→ ACTIVITY
Pull out every line of the listing below that contains the word "prevenção", copying each line unchanged.
*** Opening of THE DATA ***
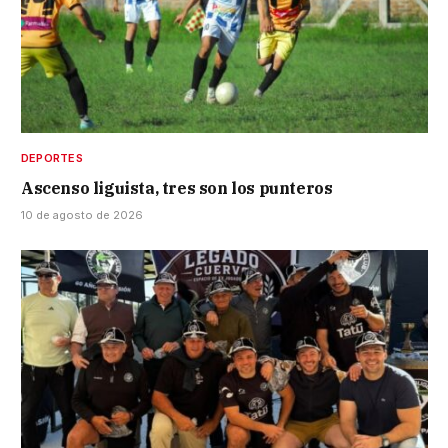
DEPORTES
Ascenso liguista, tres son los punteros
10 de agosto de 2026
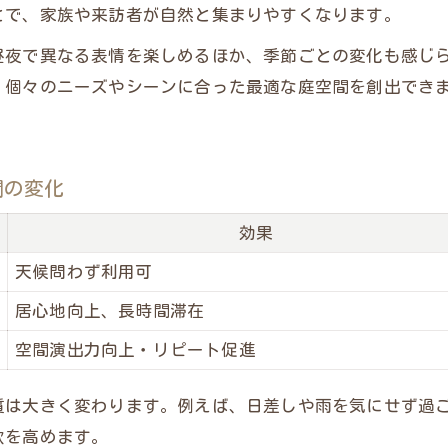
とで、家族や来訪者が自然と集まりやすくなります。
外構デザインで得られる心地よさの理由
昼夜で異なる表情を楽しめるほか、季節ごとの変化も感じ
センスのいい外構に仕上げるポイント
、個々のニーズやシーンに合った最適な庭空間を創出でき
エクステリアのおしゃれさが暮らしに与える影響
外構のデザイン性と快適さを両立する方法
間の変化
効果
天候問わず利用可
居心地向上、長時間滞在
空間演出力向上・リピート促進
質は大きく変わります。例えば、日差しや雨を気にせず過
欲を高めます。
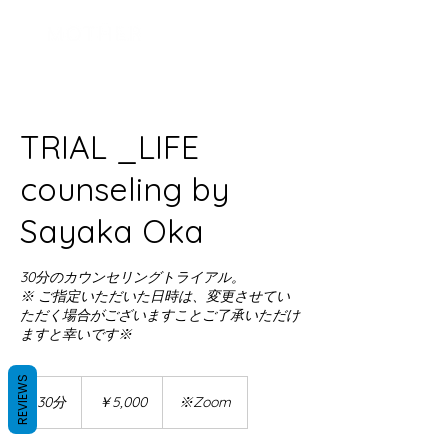
ログイン
TRIAL _LIFE
counseling by
Sayaka Oka
30分のカウンセリングトライアル。
※ ご指定いただいた日時は、変更させてい
ただく場合がございますことご了承いただけ
ますと幸いです※
REVIEWS
5,000
円
30分
3
￥5,000
※Zoom
0
分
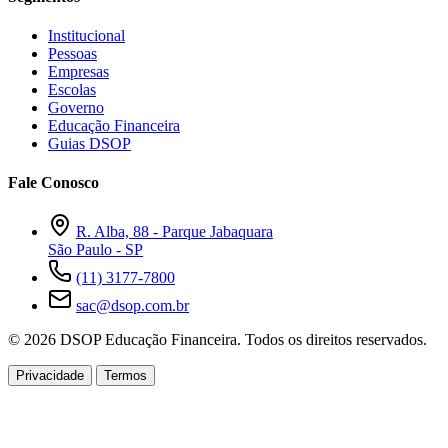
Institucional
Pessoas
Empresas
Escolas
Governo
Educação Financeira
Guias DSOP
Fale Conosco
R. Alba, 88 - Parque Jabaquara
São Paulo - SP
(11) 3177-7800
sac@dsop.com.br
© 2026 DSOP Educação Financeira. Todos os direitos reservados.
Privacidade
Termos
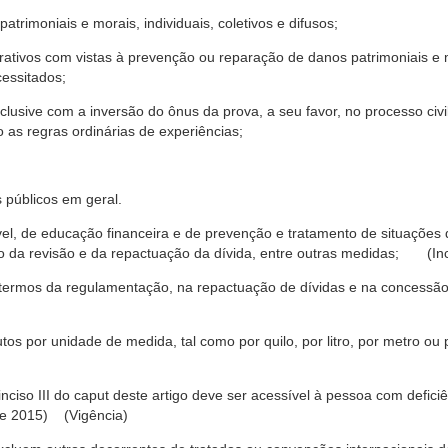
trimoniais e morais, individuais, coletivos e difusos;
rativos com vistas à prevenção ou reparação de danos patrimoniais e mo
cessitados;
nclusive com a inversão do ônus da prova, a seu favor, no processo civil,
 as regras ordinárias de experiências;
 públicos em geral.
ável, de educação financeira e de prevenção e tratamento de situaçõe
o da revisão e da repactuação da dívida, entre outras medidas; (Inc
 termos da regulamentação, na repactuação de dívidas e na concessão
os por unidade de medida, tal como por quilo, por litro, por metro o
nciso III do caput deste artigo deve ser acessível à pessoa com defic
e 2015) (Vigência)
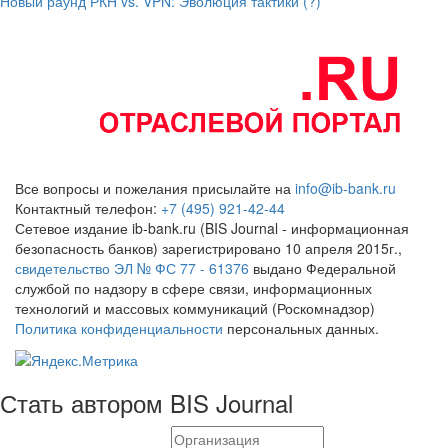
Новый раунд РКН vs. VPN: Эволюция тактики (?)
Все вопросы и пожелания присылайте на
info@ib-bank.ru
Контактный телефон:
+7 (495) 921-42-44
Сетевое издание ib-bank.ru (BIS Journal - информационная
безопасность банков) зарегистрировано 10 апреля 2015г.,
свидетельство ЭЛ № ФС 77 - 61376
выдано Федеральной
службой по надзору в сфере связи, информационных
технологий и массовых коммуникаций (Роскомнадзор)
Политика конфиденциальности
персональных данных.
Стать автором BIS Journal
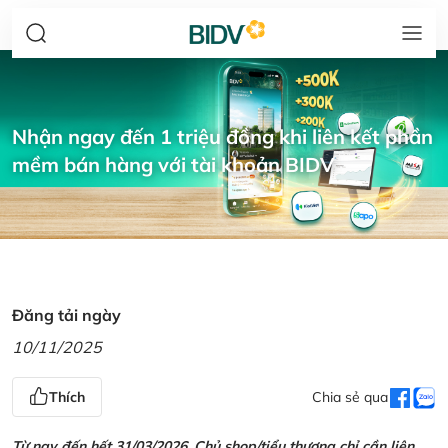
Nhận ngay đến 1 triệu đồng khi liên kết phần
mềm bán hàng với tài khoản BIDV
Đăng tải ngày
10/11/2025
Thích
Chia sẻ qua
Từ nay đến hết 31/03/2026, Chủ shop/tiểu thương chỉ cần liên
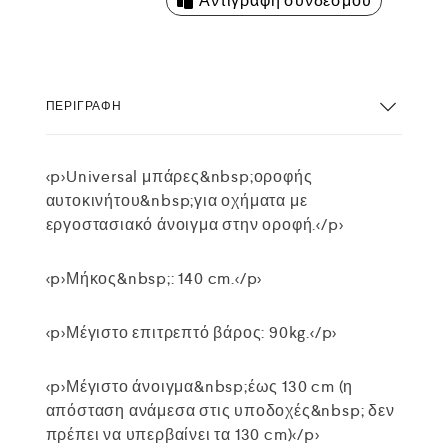
Αντιγραφή συνδέσμου
ΠΕΡΙΓΡΑΦΉ
<p>Universal μπάρες&nbsp;οροφής
αυτοκινήτου&nbsp;για οχήματα με
εργοστασιακό άνοιγμα στην οροφή.</p>
<p>Μήκος&nbsp;: 140 cm.</p>
<p>Μέγιστο επιτρεπτό βάρος: 90kg.</p>
<p>Μέγιστο άνοιγμα&nbsp;έως 130 cm (η
απόσταση ανάμεσα στις υποδοχές&nbsp; δεν
πρέπει να υπερβαίνει τα 130 cm)</p>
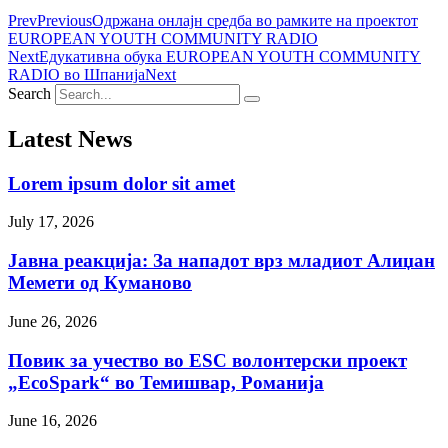
Prev
Previous
Одржана онлајн средба во рамките на проектот
EUROPEAN YOUTH COMMUNITY RADIO
Next
Едукативна обука EUROPEAN YOUTH COMMUNITY
RADIO во Шпанија
Next
Search
Latest News
Lorem ipsum dolor sit amet
July 17, 2026
Јавна реакција: Зa нападот врз младиот Алиџан
Мемети од Куманово
June 26, 2026
Повик за учество во ESC волонтерски проект
„EcoSpark“ во Темишвар, Романија
June 16, 2026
*** Close of THE DATA ***
→ RESPONSE
rativos com vistas à prevenção ou reparação de danos patrimoniais e mo
ável, de educação financeira e de prevenção e tratamento de situaçõe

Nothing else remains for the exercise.